While appreciating the strengths and vulnerabilities of all students, Student Accessibility Support seeks to promote the growth of undergraduate and graduate students through individual connection with students, campus-wide initiatives and collaboration with others in the Brandeis community.
If you are a student with a disability, you will be able to access support and accommodations through Student Accessibility Support. Our team will make it easy for you to tap into the rich network of resources, advising, tutoring and programming that are available to all Brandeis students. Additionally, through meetings we will get to know who you are holistically and not solely by your disability.
A team of accessibility specialists oversee and protect students' legally mandated accommodations and, more importantly, will support you to:
- Take responsibility for your own academic career.

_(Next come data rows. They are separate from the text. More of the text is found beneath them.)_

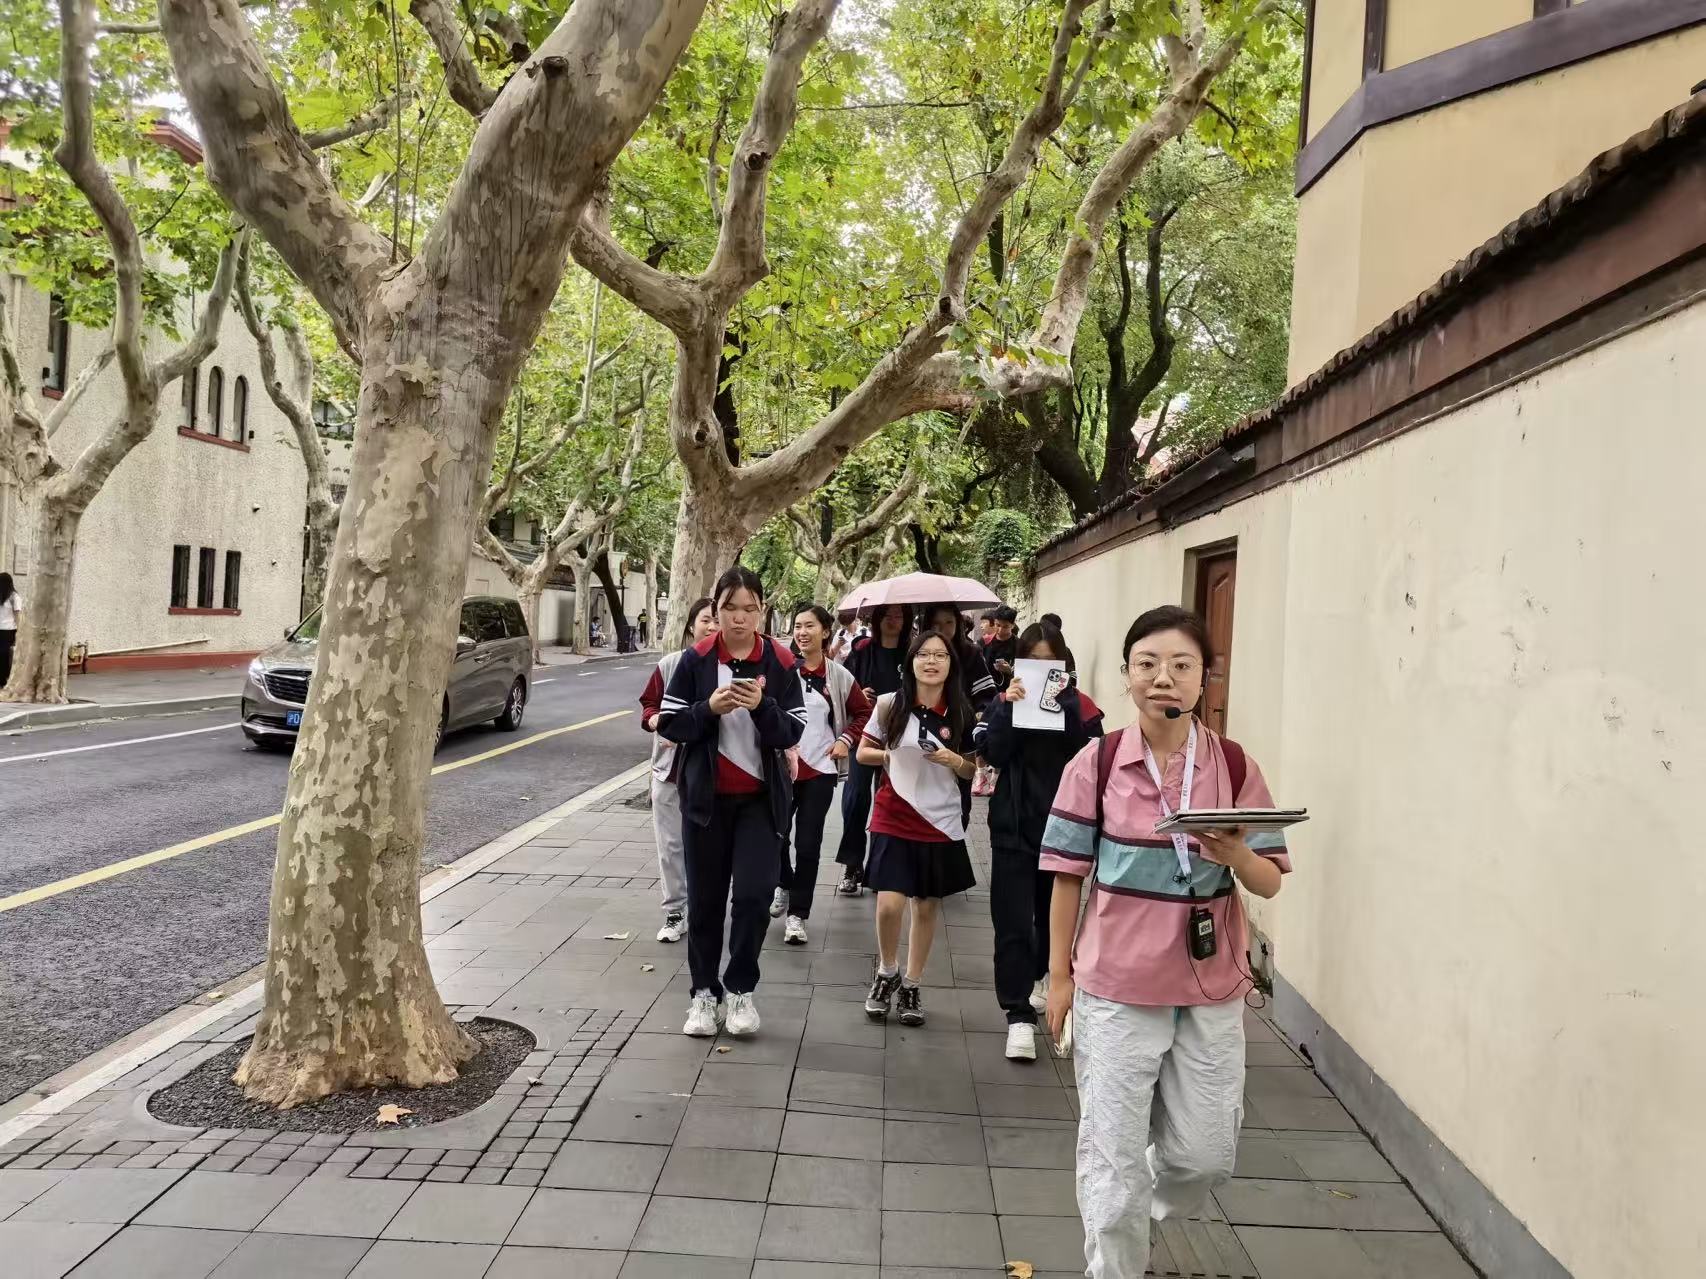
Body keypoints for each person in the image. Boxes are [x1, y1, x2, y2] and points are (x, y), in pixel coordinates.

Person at [1040, 605, 1291, 1278]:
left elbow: (1269, 881)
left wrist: (1236, 854)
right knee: (1112, 1161)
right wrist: (1059, 977)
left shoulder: (1232, 765)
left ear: (1204, 679)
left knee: (1204, 1156)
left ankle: (1132, 1203)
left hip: (1209, 988)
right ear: (1127, 676)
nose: (1163, 678)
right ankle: (1115, 1260)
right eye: (1147, 664)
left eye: (1182, 665)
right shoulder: (1096, 763)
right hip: (1116, 985)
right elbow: (1066, 876)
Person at [658, 567, 805, 1038]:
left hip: (761, 803)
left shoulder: (780, 660)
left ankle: (741, 988)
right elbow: (670, 723)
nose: (739, 618)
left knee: (755, 896)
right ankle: (704, 994)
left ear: (761, 611)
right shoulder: (696, 659)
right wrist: (709, 709)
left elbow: (794, 730)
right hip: (705, 803)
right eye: (729, 608)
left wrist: (761, 705)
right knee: (705, 903)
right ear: (715, 609)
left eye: (749, 609)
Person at [972, 620, 1103, 1061]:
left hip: (1064, 829)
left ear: (1064, 664)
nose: (1042, 669)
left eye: (1050, 662)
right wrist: (1009, 708)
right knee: (1011, 921)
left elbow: (1089, 760)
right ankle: (1018, 1015)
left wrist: (1066, 709)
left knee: (1053, 918)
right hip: (1012, 826)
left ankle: (1046, 978)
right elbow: (992, 753)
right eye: (1032, 661)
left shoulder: (1082, 707)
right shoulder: (1002, 703)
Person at [857, 630, 978, 1027]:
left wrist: (954, 761)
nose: (931, 662)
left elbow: (973, 769)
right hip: (893, 810)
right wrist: (890, 755)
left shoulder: (961, 712)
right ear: (910, 662)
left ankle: (912, 983)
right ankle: (886, 971)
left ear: (951, 664)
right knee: (889, 903)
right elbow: (862, 752)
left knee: (925, 907)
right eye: (923, 654)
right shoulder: (890, 705)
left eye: (940, 655)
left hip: (939, 819)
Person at [773, 604, 872, 944]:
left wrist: (845, 740)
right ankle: (783, 881)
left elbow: (863, 713)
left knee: (808, 844)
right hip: (781, 769)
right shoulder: (782, 671)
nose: (802, 633)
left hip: (820, 771)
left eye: (809, 626)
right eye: (798, 626)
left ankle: (798, 915)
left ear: (825, 631)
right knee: (775, 835)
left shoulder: (839, 676)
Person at [638, 596, 717, 943]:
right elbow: (649, 705)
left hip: (712, 773)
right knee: (670, 846)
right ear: (690, 626)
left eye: (717, 620)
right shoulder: (670, 664)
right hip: (669, 771)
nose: (711, 626)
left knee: (708, 846)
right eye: (705, 620)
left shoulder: (729, 668)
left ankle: (705, 908)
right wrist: (657, 721)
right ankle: (675, 911)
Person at [834, 604, 913, 895]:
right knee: (855, 799)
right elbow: (844, 687)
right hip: (864, 735)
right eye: (888, 615)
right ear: (877, 619)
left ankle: (883, 867)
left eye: (899, 615)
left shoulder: (913, 652)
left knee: (891, 802)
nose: (893, 620)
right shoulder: (862, 650)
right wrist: (859, 693)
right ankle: (852, 865)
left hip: (900, 737)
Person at [984, 605, 1019, 691]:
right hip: (988, 691)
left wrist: (1010, 671)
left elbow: (1024, 674)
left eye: (1005, 627)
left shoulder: (1020, 645)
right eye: (998, 625)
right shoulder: (985, 642)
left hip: (1010, 691)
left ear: (1013, 625)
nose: (1000, 630)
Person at [0, 573, 19, 689]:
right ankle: (3, 679)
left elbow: (17, 615)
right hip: (5, 630)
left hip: (8, 630)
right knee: (3, 655)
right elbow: (18, 616)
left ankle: (3, 679)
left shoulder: (13, 597)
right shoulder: (11, 597)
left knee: (4, 655)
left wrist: (19, 631)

- Learn about yourself and your peers.
- Appreciate and explore your strengths.
Our fundamental goal is to empower you and to create opportunities for greater independence and self-advocacy.
Making the Most of the Brandeis Experience
To make the most of your strengths, your needs and the resources available through SAS, we recommend that you:
Partner with SAS. Engage in a partnership with SAS staff members that is based on mutual responsibility and clear communication. Early, proactive discussions and use of strategies can reduce many causes of stress and difficulty.
Communicate frequently with SAS. Maintain ongoing communication with the director, accessibility specialists, your faculty and other staff regarding your needs, growth and opportunities.
Explore the shift to higher education. If you are a new undergraduate student, consider the shift from your previous schooling, where parents and/or teachers assumed responsibility for your disability, to your role as a young adult who is assuming responsibility for yourself. Explore this shift in a meeting with either the director or an accessibility specialist who can promote your making this critical transition.
Consider previous accommodations. If you are a new student, consider the accommodations you previously received and what was most effective for you at your previous school.